Na companhia do meu amigo paulista Mateus, que me abrigou em SP enquanto tentava me distrair para o cachorro dele dançar “Lepo Lepo” na minha perna, meu amigo paranaense André, e meu parceiro John Pereira, encarei o primeiro dia do Lollapalooza. Era meio estranho ir a um festival solteiro, coisa que não acontecia desde o Tim Festival 2007, mas acabei descobrindo que no meio de amigos tudo é mais simples, mais fácil, mais descontrolado, desprovido de limites, e engraçado. Não que namorando fosse chato, mas são duas experiências completamente opostas, o que tornou muito fácil eleger o Lolla 2014 como o meu festival favorito – desbancando até o Rock in Rio 4, em 2011. (ambos tiveram uma coisa em comum: as bandas eram meros detalhes para a zueira sem limites).
Tudo começou com uma longa espera pelo amigo John na estação do Metrô. O meu suor denunciava a pouca quantidade de alcool ingerida momentos antes de sair de casa (nada melhor que tomar doses de Havana comendo queijo, né não?) e quem sofreu isso foi o coitado de uma loja de alianças, colares e pulseiras da estação. Até o meu celular o sujeito carregou, de tanto que azucrinamos a vida dele. Mateus queria comprar uma pulseira com a inscrição: “Lolla BFF, bitch”. As alianças também serviam para nosso propósito, mas não encontramos os números corretos. Quando o John finalmente chegou, partimos para buscar o André e almoçar no Pizza Hut de um shopping. Não aconselho a ninguém comer pizza antes de encarar um festival, mas a ideia é ser vida loka, né? E continuamos bebendo moderadamente.

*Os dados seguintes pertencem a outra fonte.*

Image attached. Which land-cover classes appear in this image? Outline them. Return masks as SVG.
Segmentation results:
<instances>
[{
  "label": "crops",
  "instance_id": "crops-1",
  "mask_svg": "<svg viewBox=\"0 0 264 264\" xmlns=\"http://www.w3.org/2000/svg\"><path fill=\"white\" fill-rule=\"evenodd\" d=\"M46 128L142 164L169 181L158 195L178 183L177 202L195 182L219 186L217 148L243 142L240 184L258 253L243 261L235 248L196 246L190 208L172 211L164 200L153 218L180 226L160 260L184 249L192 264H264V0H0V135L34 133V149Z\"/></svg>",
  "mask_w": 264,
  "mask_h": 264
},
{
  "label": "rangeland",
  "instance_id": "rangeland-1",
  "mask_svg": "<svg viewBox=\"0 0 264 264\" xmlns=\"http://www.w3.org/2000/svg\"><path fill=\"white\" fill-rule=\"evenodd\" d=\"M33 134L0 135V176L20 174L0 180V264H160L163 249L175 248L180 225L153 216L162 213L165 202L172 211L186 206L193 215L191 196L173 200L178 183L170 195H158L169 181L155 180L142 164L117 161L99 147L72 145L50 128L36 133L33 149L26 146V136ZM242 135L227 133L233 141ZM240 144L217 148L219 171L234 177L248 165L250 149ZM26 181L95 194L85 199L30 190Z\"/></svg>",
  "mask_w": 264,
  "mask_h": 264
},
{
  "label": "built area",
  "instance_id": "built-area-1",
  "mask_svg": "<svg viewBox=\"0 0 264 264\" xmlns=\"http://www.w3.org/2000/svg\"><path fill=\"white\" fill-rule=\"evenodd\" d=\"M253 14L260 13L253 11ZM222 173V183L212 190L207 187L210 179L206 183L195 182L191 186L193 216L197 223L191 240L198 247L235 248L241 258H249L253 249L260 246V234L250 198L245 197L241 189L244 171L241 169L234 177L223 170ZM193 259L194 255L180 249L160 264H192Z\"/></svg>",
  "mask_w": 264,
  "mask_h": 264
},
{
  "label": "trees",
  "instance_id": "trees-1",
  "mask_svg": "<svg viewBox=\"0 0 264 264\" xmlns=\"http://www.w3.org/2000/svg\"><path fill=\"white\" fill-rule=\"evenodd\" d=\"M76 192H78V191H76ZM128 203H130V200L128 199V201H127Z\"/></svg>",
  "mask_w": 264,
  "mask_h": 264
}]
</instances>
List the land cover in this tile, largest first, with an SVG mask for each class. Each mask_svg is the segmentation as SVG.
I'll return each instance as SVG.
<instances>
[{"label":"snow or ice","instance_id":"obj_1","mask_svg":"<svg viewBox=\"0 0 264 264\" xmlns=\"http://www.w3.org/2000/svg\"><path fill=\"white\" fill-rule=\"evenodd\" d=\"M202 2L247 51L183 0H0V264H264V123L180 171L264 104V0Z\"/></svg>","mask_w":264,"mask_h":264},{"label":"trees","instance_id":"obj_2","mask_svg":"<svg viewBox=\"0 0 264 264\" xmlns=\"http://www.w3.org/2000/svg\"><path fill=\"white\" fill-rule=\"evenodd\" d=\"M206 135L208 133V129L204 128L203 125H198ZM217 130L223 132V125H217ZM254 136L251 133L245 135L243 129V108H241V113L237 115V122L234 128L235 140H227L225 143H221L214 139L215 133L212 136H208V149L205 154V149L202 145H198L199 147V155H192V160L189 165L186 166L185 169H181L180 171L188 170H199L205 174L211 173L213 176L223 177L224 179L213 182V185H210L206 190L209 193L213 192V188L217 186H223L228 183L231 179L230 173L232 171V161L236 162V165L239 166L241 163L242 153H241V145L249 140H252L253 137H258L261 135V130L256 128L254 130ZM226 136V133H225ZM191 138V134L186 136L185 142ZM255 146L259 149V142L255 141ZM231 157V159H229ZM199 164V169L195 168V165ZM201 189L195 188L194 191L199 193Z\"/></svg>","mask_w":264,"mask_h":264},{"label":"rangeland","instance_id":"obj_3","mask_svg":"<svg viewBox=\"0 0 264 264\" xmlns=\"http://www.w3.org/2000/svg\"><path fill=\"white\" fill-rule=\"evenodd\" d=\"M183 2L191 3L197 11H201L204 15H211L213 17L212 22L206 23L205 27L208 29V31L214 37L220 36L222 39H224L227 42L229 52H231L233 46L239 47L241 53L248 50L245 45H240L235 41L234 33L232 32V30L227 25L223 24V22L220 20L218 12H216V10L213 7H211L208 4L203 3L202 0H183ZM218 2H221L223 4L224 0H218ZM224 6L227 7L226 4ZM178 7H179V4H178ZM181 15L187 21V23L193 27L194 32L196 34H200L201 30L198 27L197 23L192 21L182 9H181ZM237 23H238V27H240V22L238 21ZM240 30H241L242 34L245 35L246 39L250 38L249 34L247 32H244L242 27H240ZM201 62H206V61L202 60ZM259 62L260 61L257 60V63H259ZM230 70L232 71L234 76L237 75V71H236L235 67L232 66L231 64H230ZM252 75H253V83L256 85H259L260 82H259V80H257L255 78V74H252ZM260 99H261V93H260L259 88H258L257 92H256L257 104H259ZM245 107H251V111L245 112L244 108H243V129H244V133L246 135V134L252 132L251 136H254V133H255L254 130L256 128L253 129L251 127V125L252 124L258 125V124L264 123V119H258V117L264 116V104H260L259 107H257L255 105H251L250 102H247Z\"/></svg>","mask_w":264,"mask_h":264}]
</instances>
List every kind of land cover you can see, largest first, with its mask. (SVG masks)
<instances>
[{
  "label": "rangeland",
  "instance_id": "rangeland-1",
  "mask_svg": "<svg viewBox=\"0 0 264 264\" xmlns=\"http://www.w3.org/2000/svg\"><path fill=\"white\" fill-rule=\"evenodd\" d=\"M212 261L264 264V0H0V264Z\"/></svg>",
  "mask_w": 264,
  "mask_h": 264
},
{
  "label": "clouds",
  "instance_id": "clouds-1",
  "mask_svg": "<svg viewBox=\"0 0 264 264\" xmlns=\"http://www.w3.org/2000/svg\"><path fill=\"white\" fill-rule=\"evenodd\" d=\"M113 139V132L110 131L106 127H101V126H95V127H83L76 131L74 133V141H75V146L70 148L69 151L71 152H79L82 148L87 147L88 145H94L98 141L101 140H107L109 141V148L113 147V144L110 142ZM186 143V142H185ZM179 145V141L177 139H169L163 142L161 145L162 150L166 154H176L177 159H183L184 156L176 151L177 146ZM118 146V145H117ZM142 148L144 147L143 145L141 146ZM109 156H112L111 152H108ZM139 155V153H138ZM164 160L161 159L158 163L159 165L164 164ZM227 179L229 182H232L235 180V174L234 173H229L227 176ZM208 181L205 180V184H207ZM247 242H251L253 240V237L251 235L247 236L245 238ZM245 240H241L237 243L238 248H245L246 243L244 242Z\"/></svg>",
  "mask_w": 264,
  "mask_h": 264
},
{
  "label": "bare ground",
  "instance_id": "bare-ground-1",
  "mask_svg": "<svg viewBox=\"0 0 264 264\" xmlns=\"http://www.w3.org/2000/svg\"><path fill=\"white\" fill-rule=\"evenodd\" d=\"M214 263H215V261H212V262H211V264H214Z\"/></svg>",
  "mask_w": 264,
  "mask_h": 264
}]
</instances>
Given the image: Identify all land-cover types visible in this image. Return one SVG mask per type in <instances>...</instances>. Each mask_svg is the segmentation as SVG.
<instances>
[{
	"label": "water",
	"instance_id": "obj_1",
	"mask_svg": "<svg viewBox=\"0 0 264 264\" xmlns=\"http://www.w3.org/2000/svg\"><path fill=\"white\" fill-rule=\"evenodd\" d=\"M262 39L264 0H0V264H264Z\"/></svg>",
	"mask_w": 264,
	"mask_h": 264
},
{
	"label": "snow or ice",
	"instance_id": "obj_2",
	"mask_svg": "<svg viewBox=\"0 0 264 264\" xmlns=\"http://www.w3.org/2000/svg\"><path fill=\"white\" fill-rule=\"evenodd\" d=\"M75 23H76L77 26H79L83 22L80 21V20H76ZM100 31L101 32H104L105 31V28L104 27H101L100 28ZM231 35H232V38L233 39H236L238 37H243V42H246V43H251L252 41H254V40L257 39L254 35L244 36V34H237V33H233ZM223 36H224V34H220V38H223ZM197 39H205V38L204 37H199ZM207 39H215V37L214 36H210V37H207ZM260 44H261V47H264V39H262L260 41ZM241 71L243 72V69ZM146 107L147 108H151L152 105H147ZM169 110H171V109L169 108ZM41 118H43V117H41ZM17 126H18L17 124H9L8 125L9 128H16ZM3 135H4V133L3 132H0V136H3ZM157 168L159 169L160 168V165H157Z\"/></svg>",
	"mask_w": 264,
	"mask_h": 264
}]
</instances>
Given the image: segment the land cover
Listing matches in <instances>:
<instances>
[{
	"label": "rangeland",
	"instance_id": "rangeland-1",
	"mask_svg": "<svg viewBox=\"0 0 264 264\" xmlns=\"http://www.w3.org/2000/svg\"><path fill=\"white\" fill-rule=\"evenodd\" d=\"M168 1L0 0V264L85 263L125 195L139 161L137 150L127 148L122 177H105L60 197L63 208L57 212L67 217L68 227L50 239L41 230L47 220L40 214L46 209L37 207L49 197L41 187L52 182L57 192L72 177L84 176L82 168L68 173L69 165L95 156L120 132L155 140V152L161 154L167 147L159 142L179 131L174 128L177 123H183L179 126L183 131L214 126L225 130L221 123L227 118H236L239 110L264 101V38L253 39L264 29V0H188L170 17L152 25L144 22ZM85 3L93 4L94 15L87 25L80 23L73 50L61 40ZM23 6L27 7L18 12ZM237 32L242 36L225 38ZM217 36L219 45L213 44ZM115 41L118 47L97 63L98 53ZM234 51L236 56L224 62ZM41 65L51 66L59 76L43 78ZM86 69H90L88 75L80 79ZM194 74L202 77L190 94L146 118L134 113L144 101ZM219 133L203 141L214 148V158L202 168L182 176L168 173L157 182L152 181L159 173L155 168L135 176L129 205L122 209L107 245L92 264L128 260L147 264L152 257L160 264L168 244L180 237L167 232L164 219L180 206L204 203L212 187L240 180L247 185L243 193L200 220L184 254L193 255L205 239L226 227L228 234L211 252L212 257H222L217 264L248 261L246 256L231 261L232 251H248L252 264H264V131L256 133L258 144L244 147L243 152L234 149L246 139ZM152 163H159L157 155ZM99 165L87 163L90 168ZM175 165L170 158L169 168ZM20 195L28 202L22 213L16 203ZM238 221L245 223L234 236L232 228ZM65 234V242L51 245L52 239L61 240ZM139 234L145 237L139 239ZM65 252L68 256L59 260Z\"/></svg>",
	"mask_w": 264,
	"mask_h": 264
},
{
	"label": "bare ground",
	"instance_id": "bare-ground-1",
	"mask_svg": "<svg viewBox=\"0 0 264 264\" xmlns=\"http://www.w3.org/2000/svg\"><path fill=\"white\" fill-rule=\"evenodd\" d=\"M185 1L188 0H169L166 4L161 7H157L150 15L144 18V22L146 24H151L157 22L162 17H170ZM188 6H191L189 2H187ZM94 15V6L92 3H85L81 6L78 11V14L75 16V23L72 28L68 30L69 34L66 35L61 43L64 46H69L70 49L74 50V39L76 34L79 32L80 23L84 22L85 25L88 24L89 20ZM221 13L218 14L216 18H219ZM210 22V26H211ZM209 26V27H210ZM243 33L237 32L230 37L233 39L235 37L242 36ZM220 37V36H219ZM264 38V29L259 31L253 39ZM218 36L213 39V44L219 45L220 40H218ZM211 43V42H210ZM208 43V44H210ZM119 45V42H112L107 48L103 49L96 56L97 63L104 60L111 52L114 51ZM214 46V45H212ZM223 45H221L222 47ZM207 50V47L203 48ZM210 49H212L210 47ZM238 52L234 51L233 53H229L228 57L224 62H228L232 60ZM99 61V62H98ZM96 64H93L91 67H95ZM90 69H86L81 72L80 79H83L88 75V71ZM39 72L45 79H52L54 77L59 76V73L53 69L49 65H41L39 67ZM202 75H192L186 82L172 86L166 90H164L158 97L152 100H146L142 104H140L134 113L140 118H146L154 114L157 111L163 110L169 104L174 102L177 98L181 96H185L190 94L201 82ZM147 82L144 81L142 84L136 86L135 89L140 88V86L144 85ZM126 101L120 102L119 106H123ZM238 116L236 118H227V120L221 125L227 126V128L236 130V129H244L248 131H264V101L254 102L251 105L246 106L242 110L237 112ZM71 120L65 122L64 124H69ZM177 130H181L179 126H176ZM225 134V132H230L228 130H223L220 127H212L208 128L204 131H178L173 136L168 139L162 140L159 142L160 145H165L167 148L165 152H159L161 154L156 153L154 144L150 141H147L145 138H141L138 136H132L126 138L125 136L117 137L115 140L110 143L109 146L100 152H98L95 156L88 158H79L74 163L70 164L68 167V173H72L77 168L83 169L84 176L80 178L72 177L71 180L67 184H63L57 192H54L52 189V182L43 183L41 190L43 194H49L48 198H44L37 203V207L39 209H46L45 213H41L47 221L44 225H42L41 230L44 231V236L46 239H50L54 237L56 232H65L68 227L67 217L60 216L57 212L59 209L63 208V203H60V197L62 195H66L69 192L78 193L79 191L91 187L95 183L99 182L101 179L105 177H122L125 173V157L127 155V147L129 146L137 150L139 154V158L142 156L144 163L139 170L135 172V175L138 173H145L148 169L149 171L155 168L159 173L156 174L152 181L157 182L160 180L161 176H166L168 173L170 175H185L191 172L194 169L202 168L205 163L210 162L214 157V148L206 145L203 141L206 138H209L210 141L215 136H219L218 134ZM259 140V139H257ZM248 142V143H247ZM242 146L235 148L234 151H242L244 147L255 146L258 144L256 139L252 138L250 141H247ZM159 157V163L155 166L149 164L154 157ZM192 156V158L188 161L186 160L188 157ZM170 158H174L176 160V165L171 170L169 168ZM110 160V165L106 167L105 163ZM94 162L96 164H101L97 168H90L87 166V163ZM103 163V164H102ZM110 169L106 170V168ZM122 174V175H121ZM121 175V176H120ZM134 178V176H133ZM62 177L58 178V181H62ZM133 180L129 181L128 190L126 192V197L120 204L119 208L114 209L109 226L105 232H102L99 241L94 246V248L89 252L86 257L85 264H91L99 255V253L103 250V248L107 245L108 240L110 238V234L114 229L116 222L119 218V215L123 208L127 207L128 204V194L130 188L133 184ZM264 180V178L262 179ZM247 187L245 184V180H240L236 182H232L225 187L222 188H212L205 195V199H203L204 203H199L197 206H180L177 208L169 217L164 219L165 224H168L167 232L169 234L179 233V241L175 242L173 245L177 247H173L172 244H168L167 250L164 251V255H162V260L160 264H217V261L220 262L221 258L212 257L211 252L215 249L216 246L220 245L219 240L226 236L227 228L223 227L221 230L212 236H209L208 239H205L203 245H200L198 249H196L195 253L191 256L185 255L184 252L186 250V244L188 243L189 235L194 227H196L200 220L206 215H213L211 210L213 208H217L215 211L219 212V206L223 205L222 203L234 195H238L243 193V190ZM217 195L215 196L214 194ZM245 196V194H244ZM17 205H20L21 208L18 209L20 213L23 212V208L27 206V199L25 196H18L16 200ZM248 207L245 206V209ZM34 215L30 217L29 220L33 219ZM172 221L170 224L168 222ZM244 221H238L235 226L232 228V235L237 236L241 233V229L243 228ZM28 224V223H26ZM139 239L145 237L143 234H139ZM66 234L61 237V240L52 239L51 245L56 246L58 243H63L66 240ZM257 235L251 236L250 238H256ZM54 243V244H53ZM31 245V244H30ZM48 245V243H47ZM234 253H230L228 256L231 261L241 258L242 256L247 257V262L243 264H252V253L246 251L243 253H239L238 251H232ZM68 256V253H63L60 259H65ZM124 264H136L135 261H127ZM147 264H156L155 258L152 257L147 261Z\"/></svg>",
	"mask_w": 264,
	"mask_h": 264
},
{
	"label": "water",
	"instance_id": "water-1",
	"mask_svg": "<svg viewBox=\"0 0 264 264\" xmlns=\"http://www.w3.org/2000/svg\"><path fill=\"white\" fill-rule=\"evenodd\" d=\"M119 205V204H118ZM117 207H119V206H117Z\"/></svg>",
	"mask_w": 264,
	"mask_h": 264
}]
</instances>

Após um breve encontro com o Criolo (sim, ele mesmo), partimos para uma mais uma parte da saga até o autódromo de Interlagos: a desconfortável viagem de trem. A gente até tentou descontrair o ambiente com uma versão a capella de “Royals”, da Lorde. Um fazendo a voz mais irritante possível, e deixando as pessoas próximas ou rindo muito ou extremamente irritadas. Sei que a minha barriga estava doendo de tanto rir. Nosso humor não foi abalado nem mesmo quando alguém peidou (tem sempre um filho da puta desses) naquela sardinha humana. “Acho que precisamos apertar o botão de emergência desse trem para encontrar a pessoa que acabou de morrer aqui dentro. Socorro!”, e até os seguranças riram nesse momento.
Depois de encarar uma escada interminável (apostando corrida), nós quatro finalmente iniciamos a longa caminhada para chegar até o local do show. No meio do caminho, mais uma parada para abastecimento etílico (desta vez com Heineken). Muita gente reclamou da distância, mas a verdade é que Interlagos foi uma opção surpreendentemente boa. Fora os probleminhas para retornar no final da noite, tudo saiu perfeitamente bem – inclusive com entradas bem organizadas e com poucas filas.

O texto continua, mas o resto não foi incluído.